As Jet V2 has recently gone live on mainnet, the Jet core development team wanted to check in with the community here and offer some retrospective lessons learned from the previous year both working on V1 and V2.
Thinking through some common questions asked on Discord, Twitter, the forum and one on one, we’ve shared the current format of A (what’s the issue) and B (what we are doing about it). If you have any questions that were not addressed here please feel free to follow up here in the thread.
A. The releases that were planned were overly broad, with too many features jammed in. Due to product vision being too “complete”, this translated into excessively long product cycles. Trying to create innovative DeFi apps on the edge of what’s possible will continue to have unexpected challenges and the longer the cycles, the more these issues tend to compound.
B. We have subdivided future releases into smaller “product atoms.” This should result in more nimble, faster product cycles. For example, margin swaps (as opposed the full margin trading dapp) or post-only bond order books (as opposed to a full bonds platform release right out of the gate) are ways we are tackling this issue.
A. Teams were isolated in their particular domains of the stack, passing problems back and forth, fostering communications issues.
B. By creating smaller, more focused teams that work across domains (frontend, integration, protocol, data) to deliver a smaller and quicker release, we can have smaller teams focused on the full stack of a deliverable product atom. This reduces knowledge silos and bubbles up issues more quickly for faster solutions.
A. To date, our QA processes were quite manual.
B. We have adopted an end to end framework to test consistently and in real time such that if something breaks, we hear about it from our testing system first.
A. Integration of the UI and backend was left until the last stage, but often required modifications to backend and frontend components, causing delays.

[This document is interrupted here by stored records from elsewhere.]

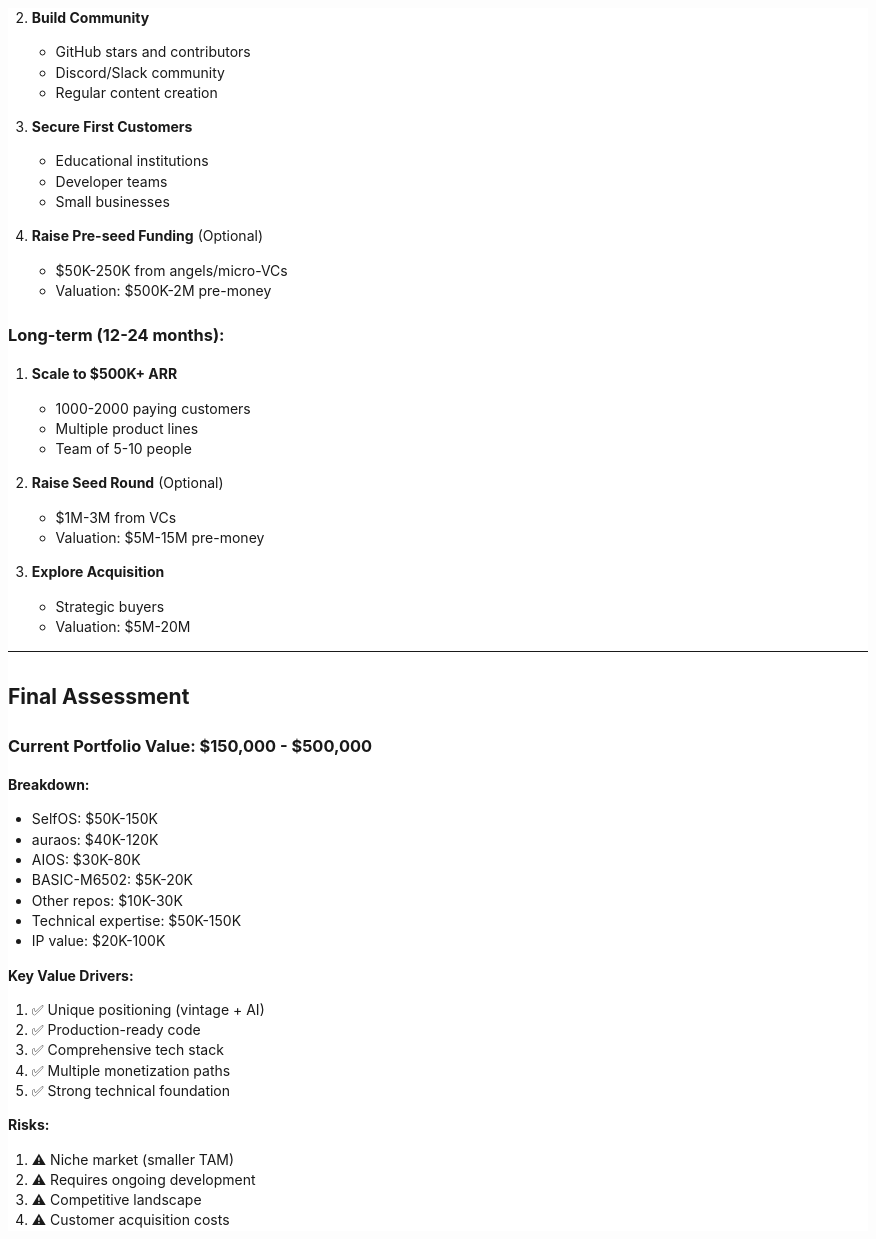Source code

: 2. **Build Community**
   - GitHub stars and contributors
   - Discord/Slack community
   - Regular content creation

3. **Secure First Customers**
   - Educational institutions
   - Developer teams
   - Small businesses

4. **Raise Pre-seed Funding** (Optional)
   - $50K-250K from angels/micro-VCs
   - Valuation: $500K-2M pre-money

### Long-term (12-24 months):

1. **Scale to $500K+ ARR**
   - 1000-2000 paying customers
   - Multiple product lines
   - Team of 5-10 people

2. **Raise Seed Round** (Optional)
   - $1M-3M from VCs
   - Valuation: $5M-15M pre-money

3. **Explore Acquisition**
   - Strategic buyers
   - Valuation: $5M-20M

---

## Final Assessment

### Current Portfolio Value: **$150,000 - $500,000**

**Breakdown:**
- SelfOS: $50K-150K
- auraos: $40K-120K
- AIOS: $30K-80K
- BASIC-M6502: $5K-20K
- Other repos: $10K-30K
- Technical expertise: $50K-150K
- IP value: $20K-100K

**Key Value Drivers:**
1. ✅ Unique positioning (vintage + AI)
2. ✅ Production-ready code
3. ✅ Comprehensive tech stack
4. ✅ Multiple monetization paths
5. ✅ Strong technical foundation

**Risks:**
1. ⚠️ Niche market (smaller TAM)
2. ⚠️ Requires ongoing development
3. ⚠️ Competitive landscape
4. ⚠️ Customer acquisition costs
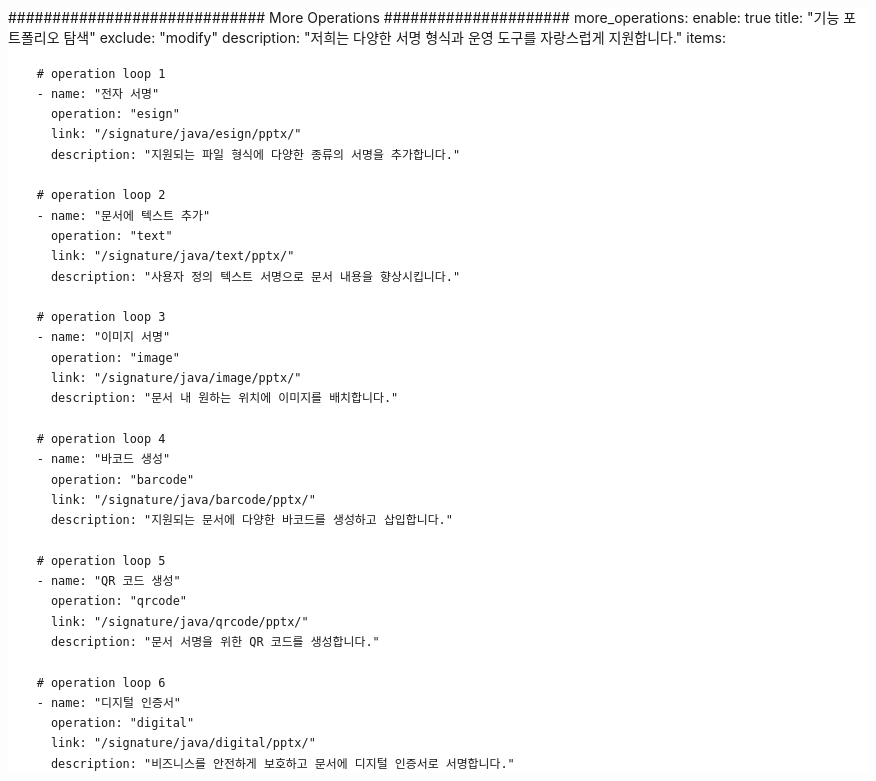 
############################# More Operations #####################
more_operations:
    enable: true
    title: "기능 포트폴리오 탐색"
    exclude: "modify"
    description: "저희는 다양한 서명 형식과 운영 도구를 자랑스럽게 지원합니다."
    items: 
          
        # operation loop 1
        - name: "전자 서명"
          operation: "esign"
          link: "/signature/java/esign/pptx/"
          description: "지원되는 파일 형식에 다양한 종류의 서명을 추가합니다."

        # operation loop 2
        - name: "문서에 텍스트 추가"
          operation: "text"
          link: "/signature/java/text/pptx/"
          description: "사용자 정의 텍스트 서명으로 문서 내용을 향상시킵니다."

        # operation loop 3
        - name: "이미지 서명"
          operation: "image"
          link: "/signature/java/image/pptx/"
          description: "문서 내 원하는 위치에 이미지를 배치합니다."

        # operation loop 4
        - name: "바코드 생성"
          operation: "barcode"
          link: "/signature/java/barcode/pptx/"
          description: "지원되는 문서에 다양한 바코드를 생성하고 삽입합니다."

        # operation loop 5
        - name: "QR 코드 생성"
          operation: "qrcode"
          link: "/signature/java/qrcode/pptx/"
          description: "문서 서명을 위한 QR 코드를 생성합니다."
          
        # operation loop 6
        - name: "디지털 인증서"
          operation: "digital"
          link: "/signature/java/digital/pptx/"
          description: "비즈니스를 안전하게 보호하고 문서에 디지털 인증서로 서명합니다."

B. Similar to other issues, we are solving this by having smaller, more focused teams connecting the pieces from the start. Through this continuous development style the teams are able to match their work more consistently with less surprises in a vacuum.
A. We were making extensive and excessive improvements to releases, which dragged out timelines. Basically what amounted to scope creep.
B. Now we commit to delivering product atoms as specified, which can later be refined. Understanding it’s better to get the work out and then get feedback on it, we can enable greater interaction with the community of users which is powerful from a product development perspective.